トレッリおばあちゃんのスペシャル・メニュー シャロン・クリーチ/作 せな あいこ/訳 評論社

 この方も、ニューベーリー賞(児童文学界の権威ある賞)受賞作家だそうです。

 お話は、スープ編とパスタ編の二部構成です。
スープ編は、ハンディキャップや自尊心、小さな友情の物語。パスタ編は、思春期らしいかわいらしいお話です。

 主人公の女の子、ロージーの一人称というか、心の声でお話がすすみます。会話文は「」(かぎかっこ)ではなく、太字であらわされており、ロージーの心の声をテレパシーかなんかで聞いてるような作りになっています。

 トレッリおばあちゃんは、ロージーの大好きなおばあちゃん。ロージーが悩んでいると、一緒に料理をしながら聞いてくれます。
イタリアから移民してきたおばあちゃんなので、ところどころがイタリア語です。 だから、作る料理もイタリア料理。

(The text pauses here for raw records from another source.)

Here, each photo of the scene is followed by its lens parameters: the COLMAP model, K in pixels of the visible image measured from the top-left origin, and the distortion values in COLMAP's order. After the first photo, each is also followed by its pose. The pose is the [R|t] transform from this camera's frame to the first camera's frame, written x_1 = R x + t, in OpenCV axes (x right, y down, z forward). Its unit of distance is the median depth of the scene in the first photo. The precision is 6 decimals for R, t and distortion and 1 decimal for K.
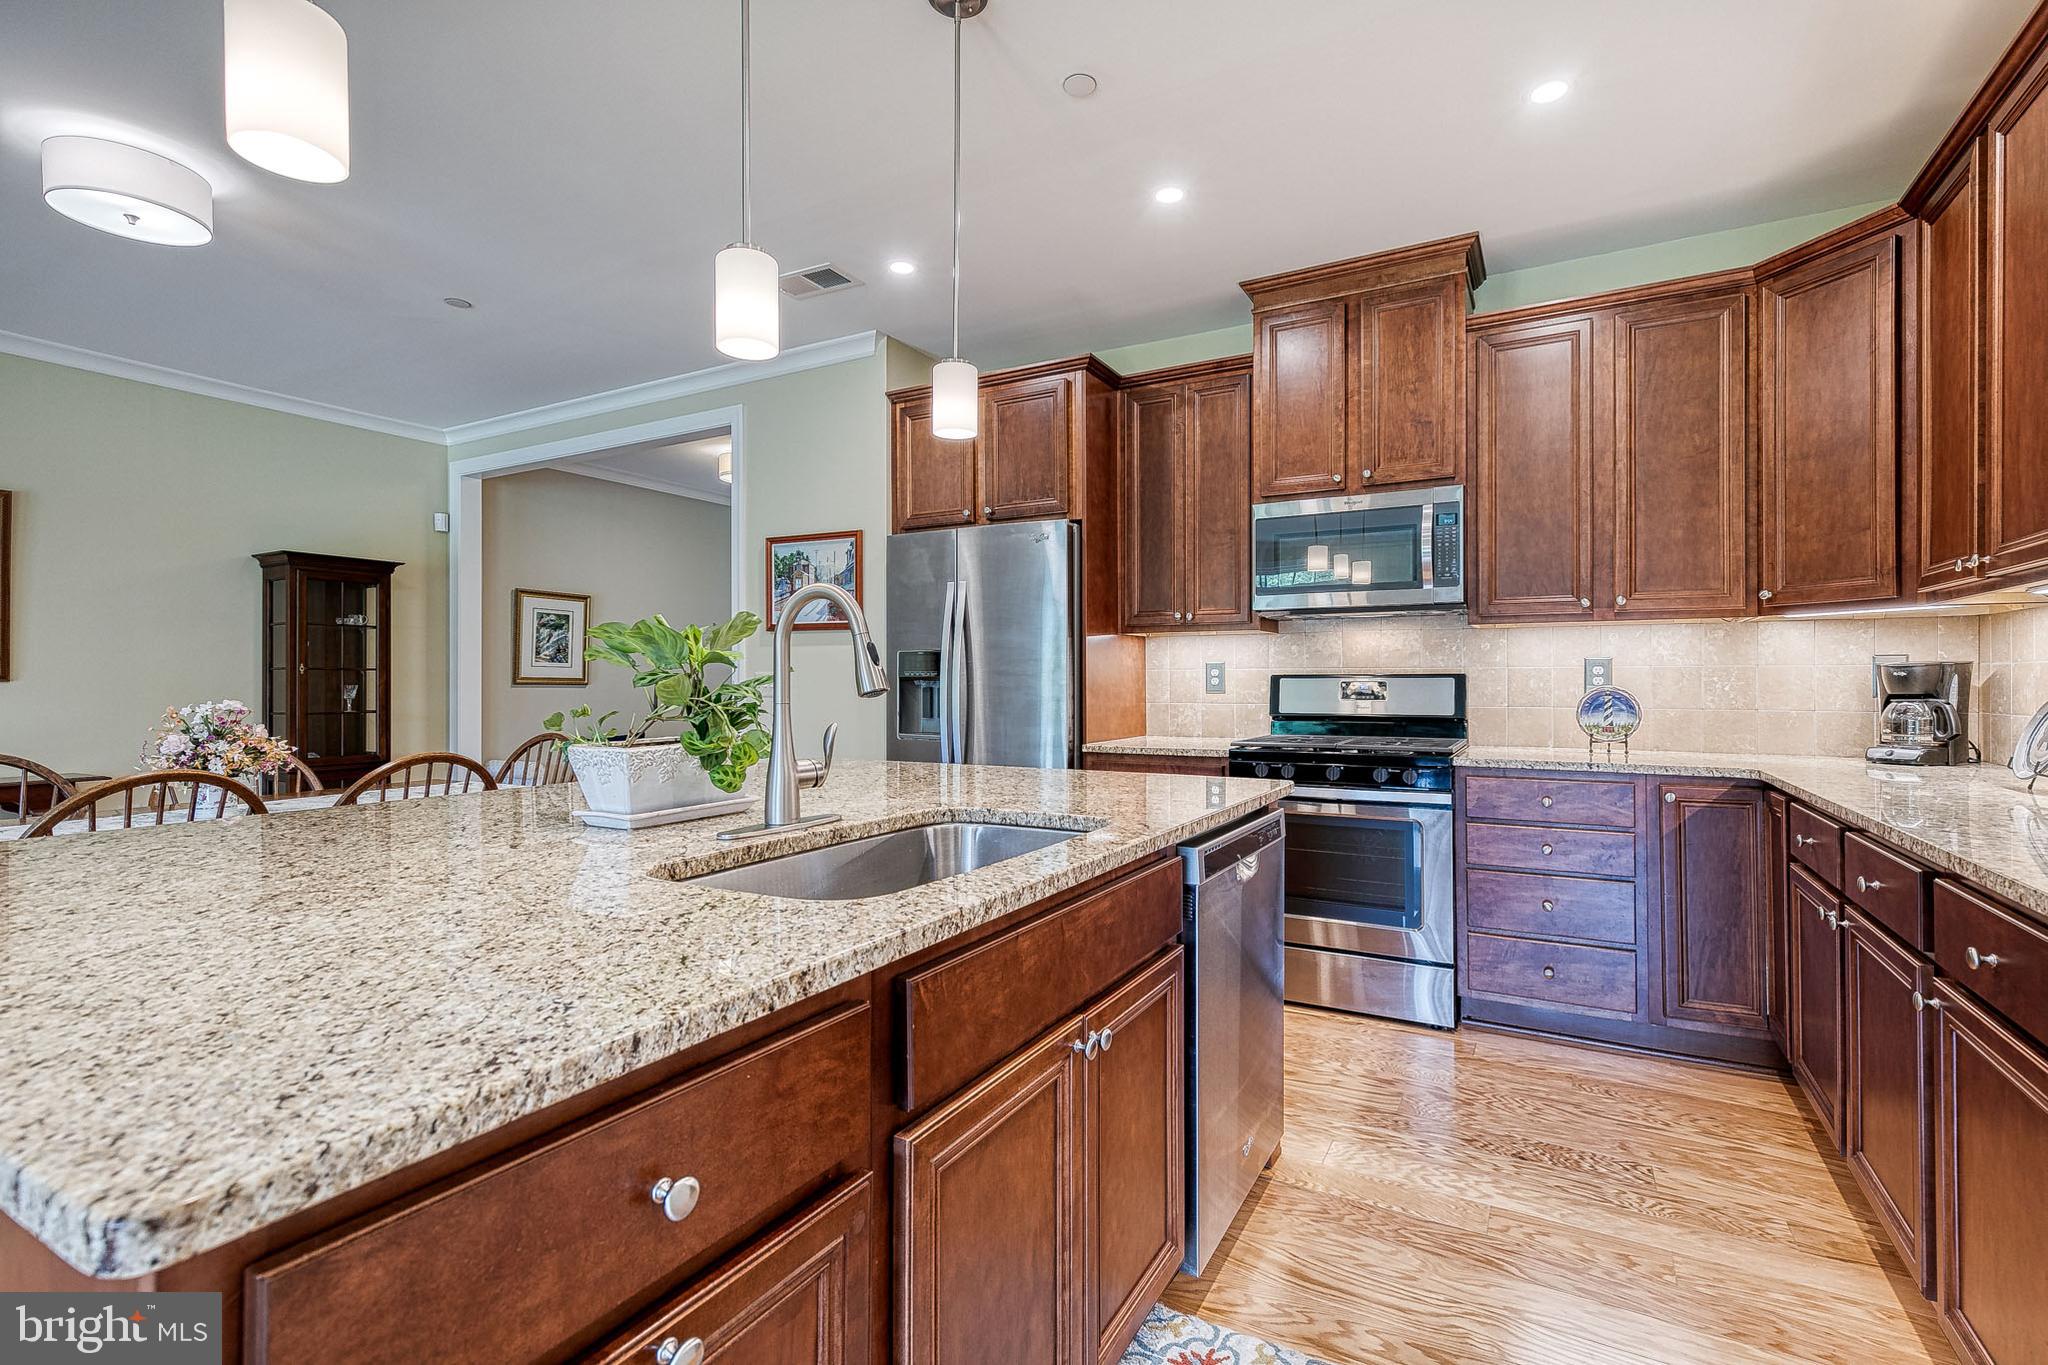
lens RADIAL K [[928.8, 0, 1043.6], [0, 928.8, 674.6], [0, 0, 1]] dist [0.009561, -0.001565]
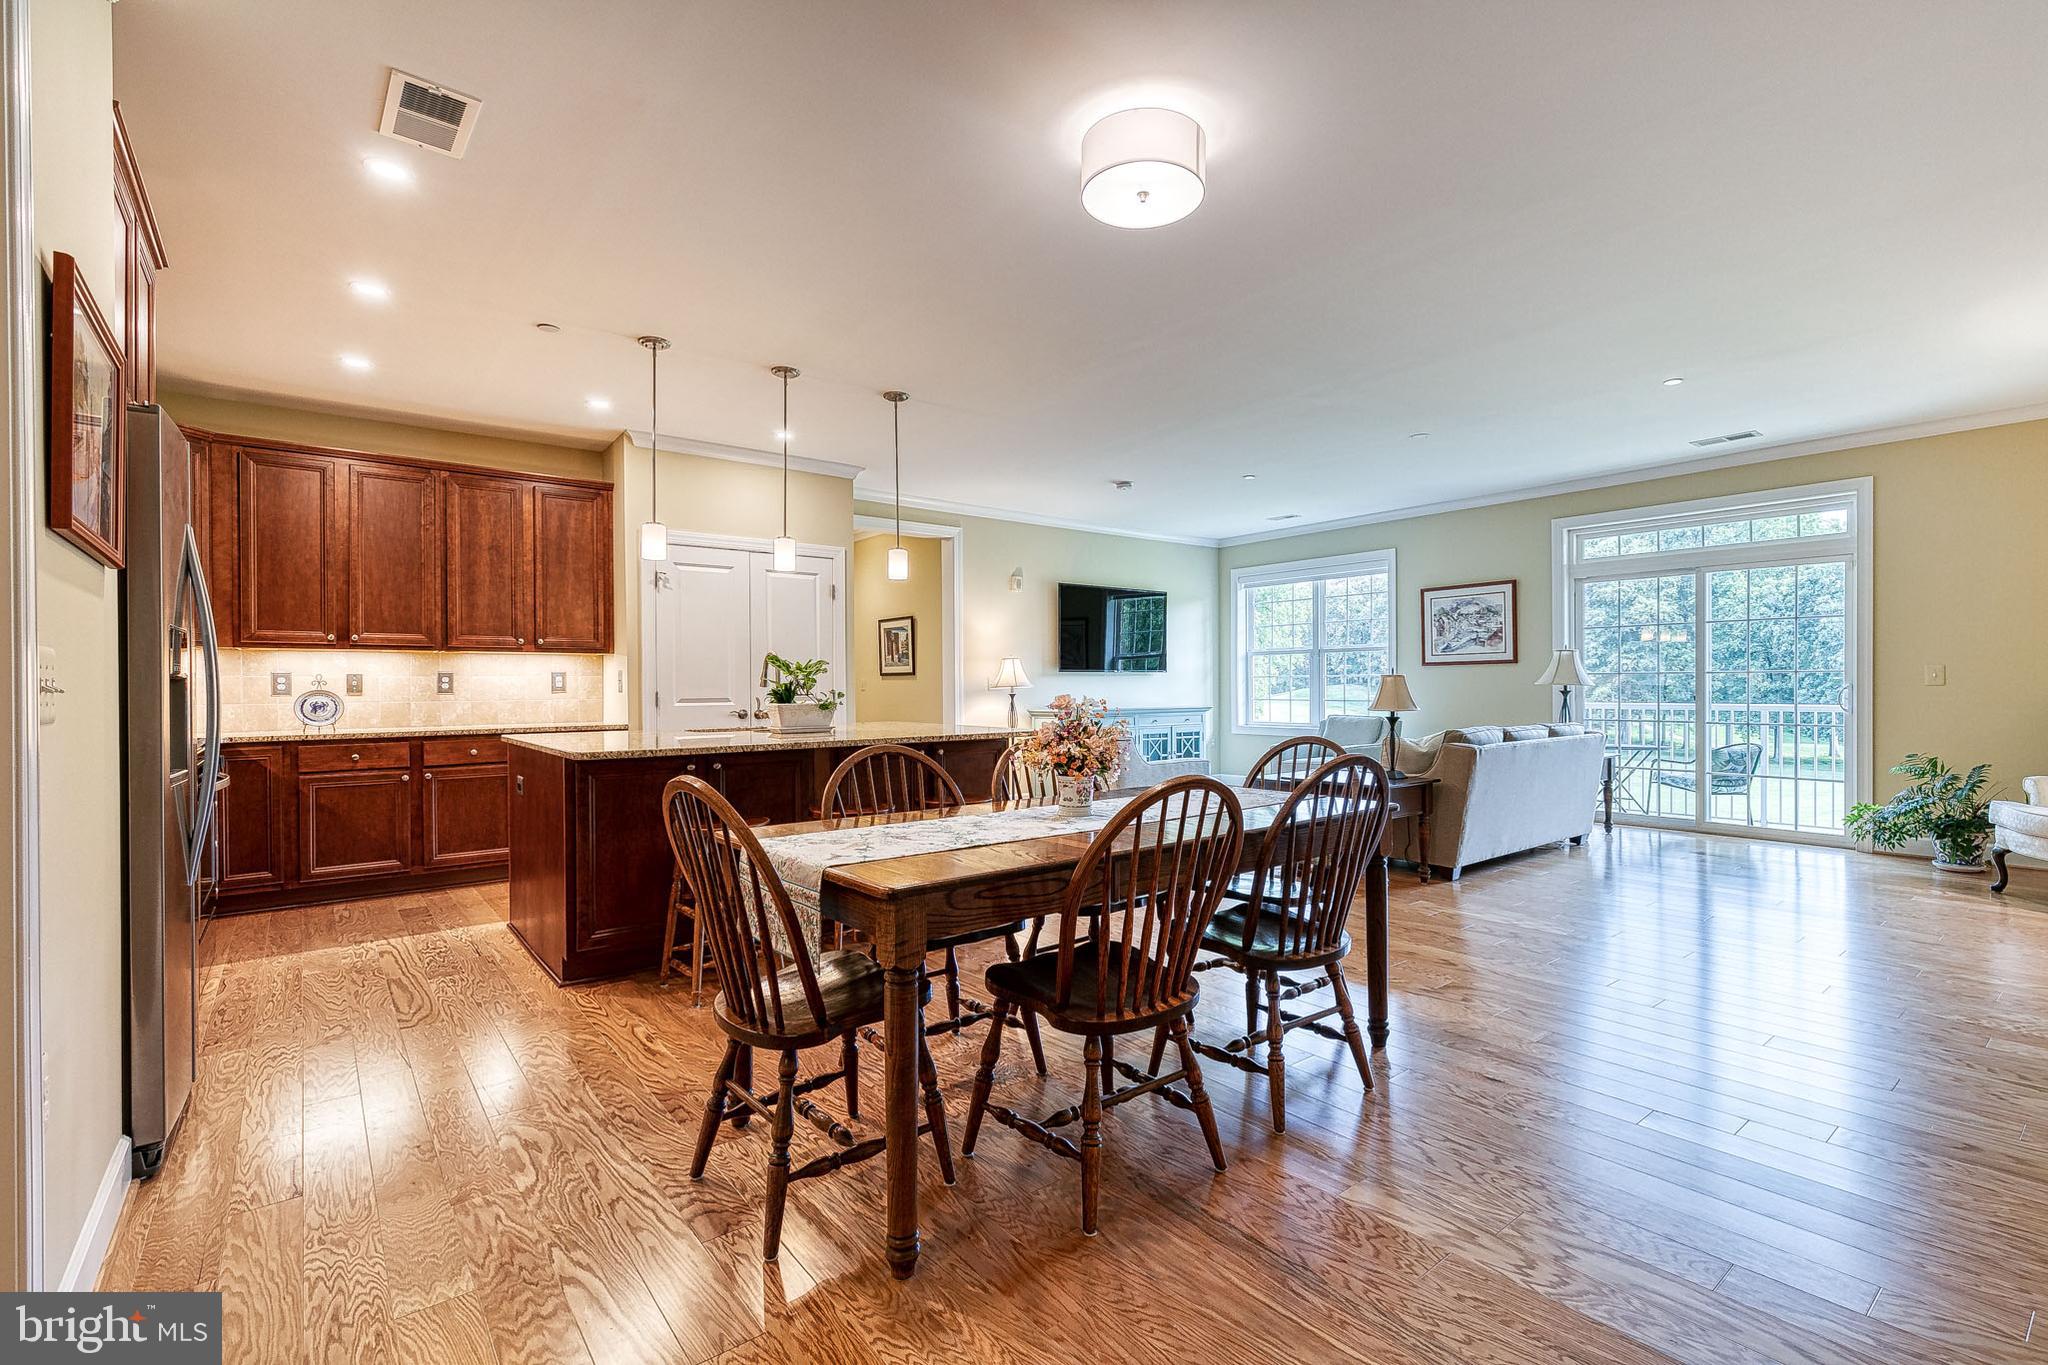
lens RADIAL K [[921.9, 0, 1042.7], [0, 921.9, 688.0], [0, 0, 1]] dist [0.012741, -0.004235]
pose [[-0.924719, 0.005926, 0.380603, -0.976254], [0.006020, 0.999981, -0.000945, 0.017118], [-0.380602, 0.001417, -0.924738, 1.520126]]
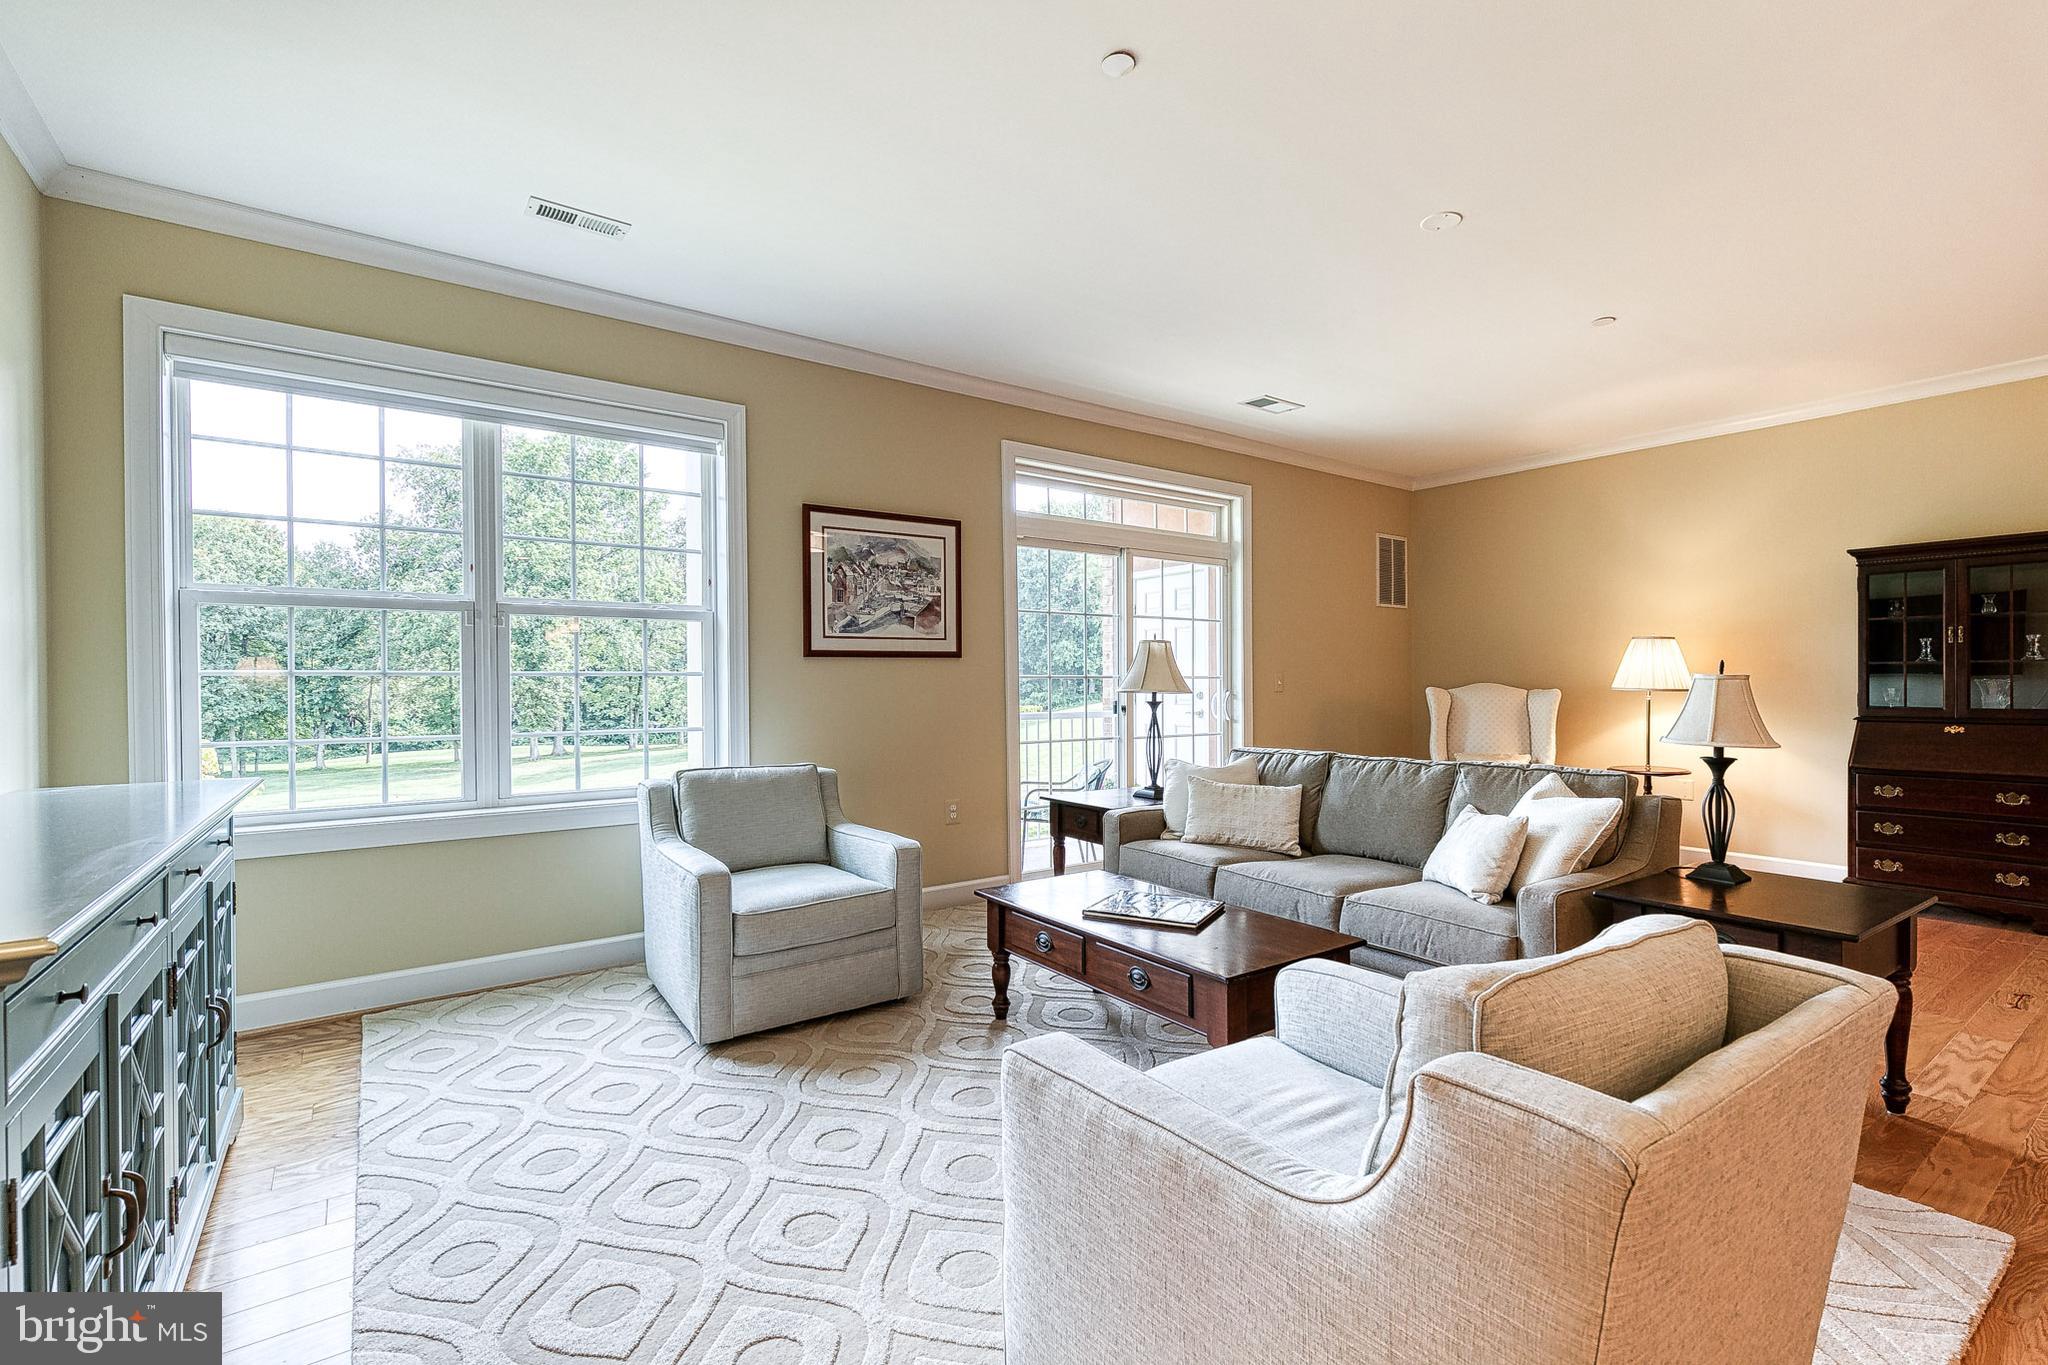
lens RADIAL K [[925.8, 0, 1047.1], [0, 925.8, 686.1], [0, 0, 1]] dist [0.007312, 0.000048]
pose [[-0.410781, 0.005439, -0.911718, -0.014905], [0.008175, 0.999964, 0.002282, 0.001590], [0.911697, -0.006516, -0.410811, -0.260994]]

 おばあちゃんのいいところは、ああしなさいこうしなさいと一切言わないこと。うんうんそうだねえ、と言いながら、ロージーの気持ちに寄り添ってくれます。
そして、おばあちゃん自身の体験も話してくれる。

 この本で語られていることは、本の厚さに比べて多岐にわたり、かなり深い内容です。けれど教訓や説教ぽいものはなく、読者が壁にぶつかったり悩んだりしていることの中で、どれでもいいから参考にしてね、と言うような、ふんわりしたスタンスが優しいです。

 子供の善意のすれちがい、小さな子にもあるそれぞれのプライド、頑張りが報われないこと、男の子と女の子の友情、ハンディキャップ、立場の違い、劣等感、思春期らしい悩みなどなど…

 でも、結局は悪人は出て来ず、最後はおいしい料理を食べてみんな笑顔、と言うのがすごく幸せな感じでした。おいしい料理ってこういうパワーがありますよね。それに、おばあちゃんのお料理、どれもこれもおいしそうなんです。

 かなり内面を掘る話で、男の子でも女の子にもおすすめです。一人称の独り言調の話なので、読み聞かせにも。難しい漢字にしかふりがなはついていませんので、技術的に小学校高学年以上でしょうか?でも、かしこい子なら中学年以上でもOKだと思います。

 ただ、絵がものすごいシュール系で、この絵のせいで必要としている子に届いていないかもしれません。こういうのって、大人が買い与えてあげないと出会わないかもしれないので、お子様が悩んでいそうだなとお感じになったら、選択肢に加えてみてください。

 お話の通り、おばあちゃんから孫へのプレゼントにも、いいと思います。子供が自ら選ぶことはまれなタイプの本なので、プレゼントしてもかぶる可能性は低いと思います。

 読み聞かせに向いている話ですので、ぜひ、読み聞かせにも。(多少、演技力が必要になりますが…)これ、おそらく、朗読劇でも楽しめると思います。

 お料理にはセラピー効果があることがわかる本です。作ることも食べることも。読んだらお料理したくなるかもしれません。

繊細な方へ(HSPのめたのブックガイド)

抽象画みたいな絵以外は、かなりおすすめの本です。読んだら、絶対、具沢山のスープとパスタが食べたくなるので、前もって、ご用意ください。